Rubus elegantulus

Scientific classification
- Kingdom: Plantae
- Clade: Embryophytes
- Clade: Tracheophytes
- Clade: Spermatophytes
- Clade: Angiosperms
- Clade: Eudicots
- Clade: Rosids
- Order: Rosales
- Family: Rosaceae
- Genus: Rubus
- Species: R. elegantulus
- Binomial name: Rubus elegantulus Blanch. 1906
- Synonyms: Rubus adirondackensis L.H.Bailey; Rubus amabilis Blanch.; Rubus amicalis Blanch.; Rubus canadensis var. elegantulus (Blanch.) Farw.; Rubus proprius L.H.Bailey;

= Rubus elegantulus =

- Genus: Rubus
- Species: elegantulus
- Authority: Blanch. 1906
- Synonyms: Rubus adirondackensis L.H.Bailey, Rubus amabilis Blanch., Rubus amicalis Blanch., Rubus canadensis var. elegantulus (Blanch.) Farw., Rubus proprius L.H.Bailey

Berry and plant

Rubus elegantulus, the showy blackberry, is an uncommon North American species of flowering plant in the rose family.

== Description ==
Rubus elegantulus is an erect perennial with stems growing to 60–120 cm tall, with prickles on the angles. The leaves are palmately compound with five leaflets, slightly darker on the upper surface than on the lower. The fruits are black, nearly spherical.

== Taxonomy ==

The genetics of Rubus is extremely complex, so that it is difficult to decide on which groups should be recognized as species. There are many rare species with limited ranges such as this. Further study is suggested to clarify the taxonomy.
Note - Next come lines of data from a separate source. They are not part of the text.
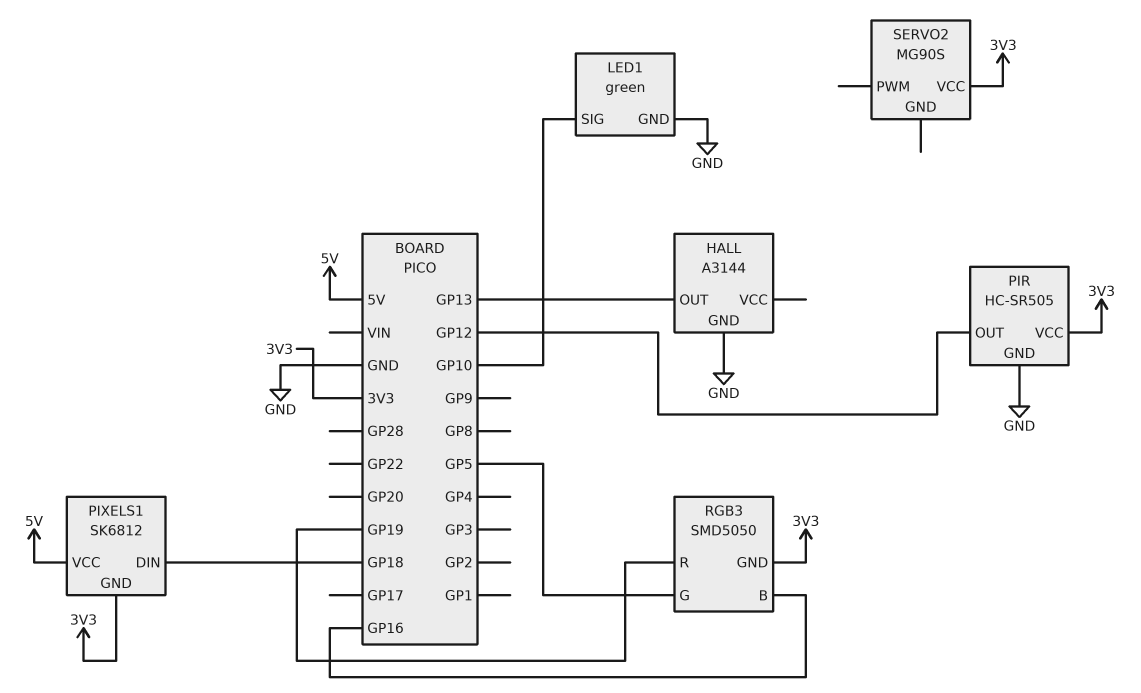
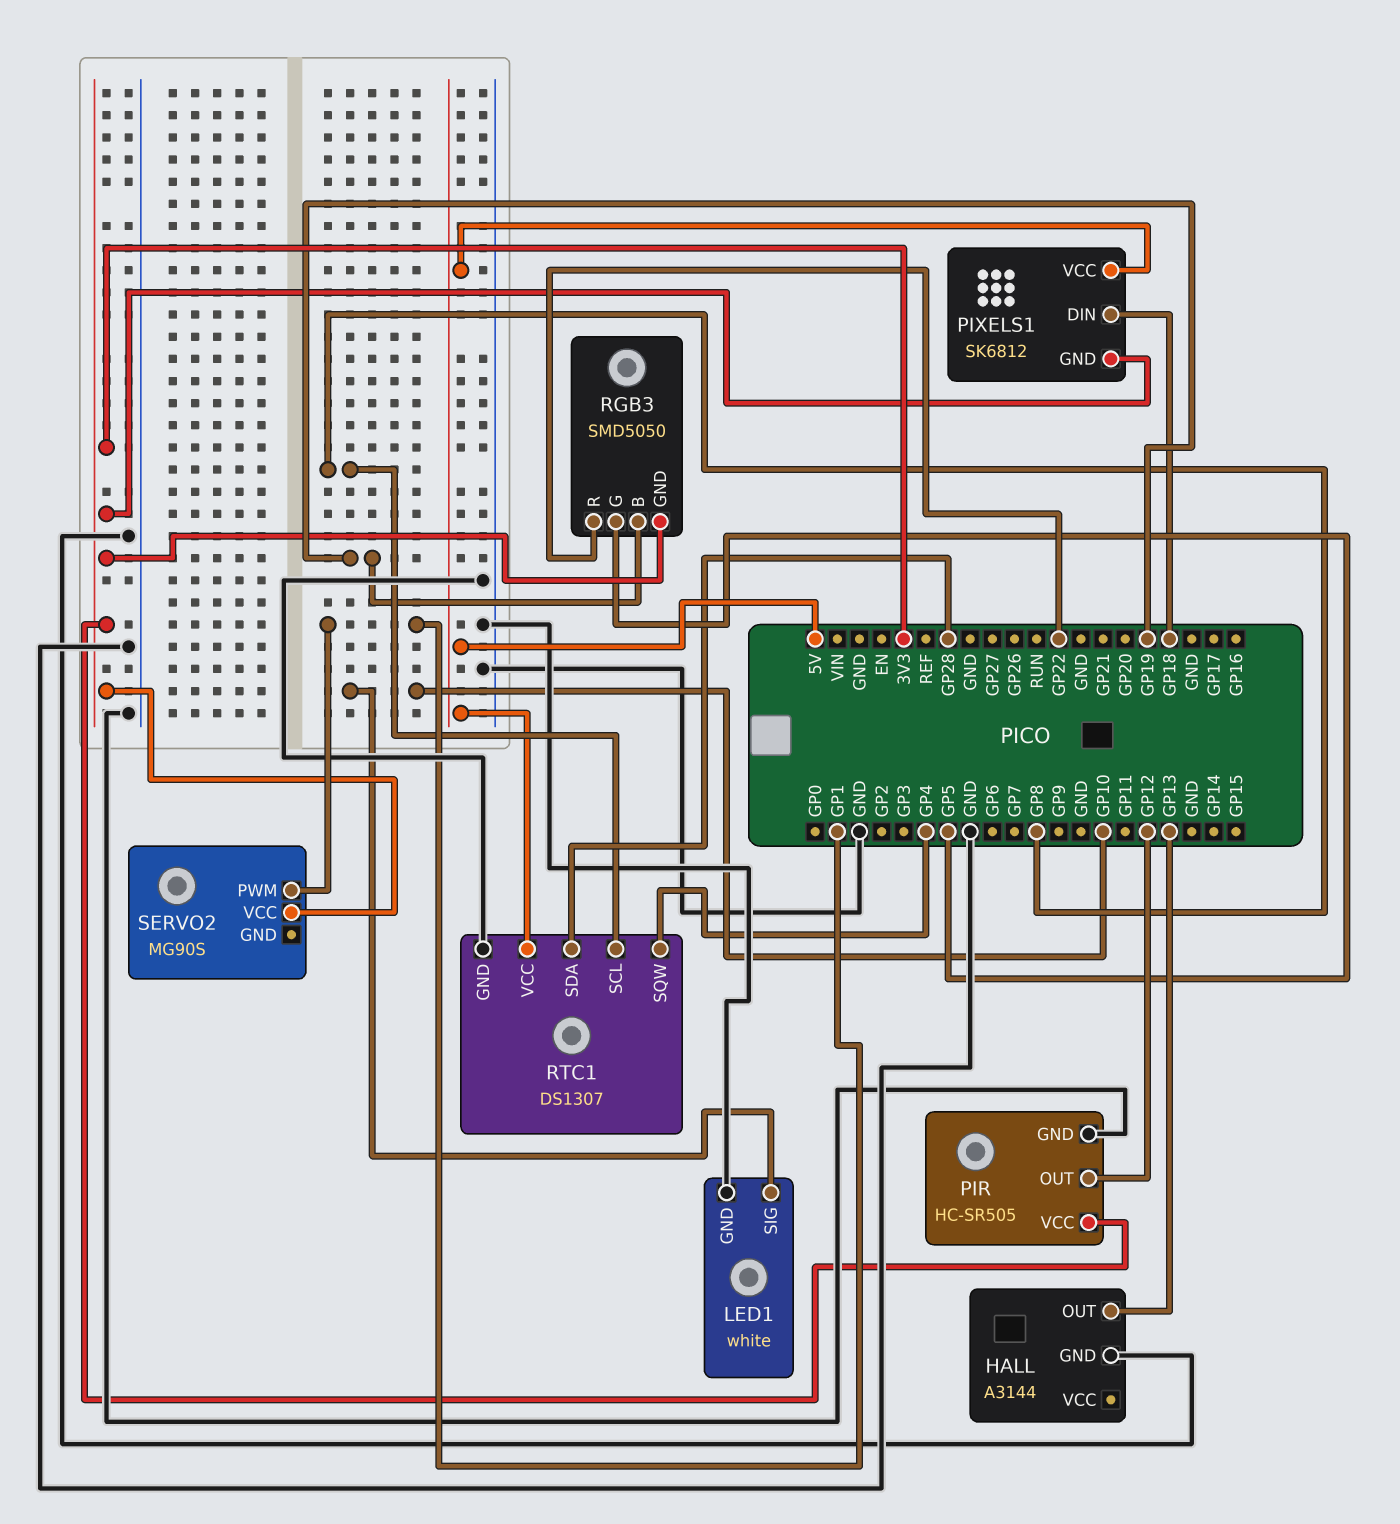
LED1: green -> white
RGB3 pin B: GP16 -> GP19
RGB3 pin R: GP19 -> GP22
RTC1: none -> DS1307
RTC1 pin GND: none -> GND
RTC1 pin SCL: none -> GP8
RTC1 pin SDA: none -> GP28
RTC1 pin SQW: none -> GP4
RTC1 pin VCC: none -> 5V
SERVO2 pin PWM: none -> GP1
Some studies have suggested that R. elegantulus may have originated as a hybrid between R. allegheniensis and R. pensilvanicus.

== Distribution and habitat ==
The species grows in the northeastern and north-central United States (from Maine to West Virginia, plus Wisconsin and Minnesota) and eastern Canada (Québec, Newfoundland, and all three Maritime Provinces).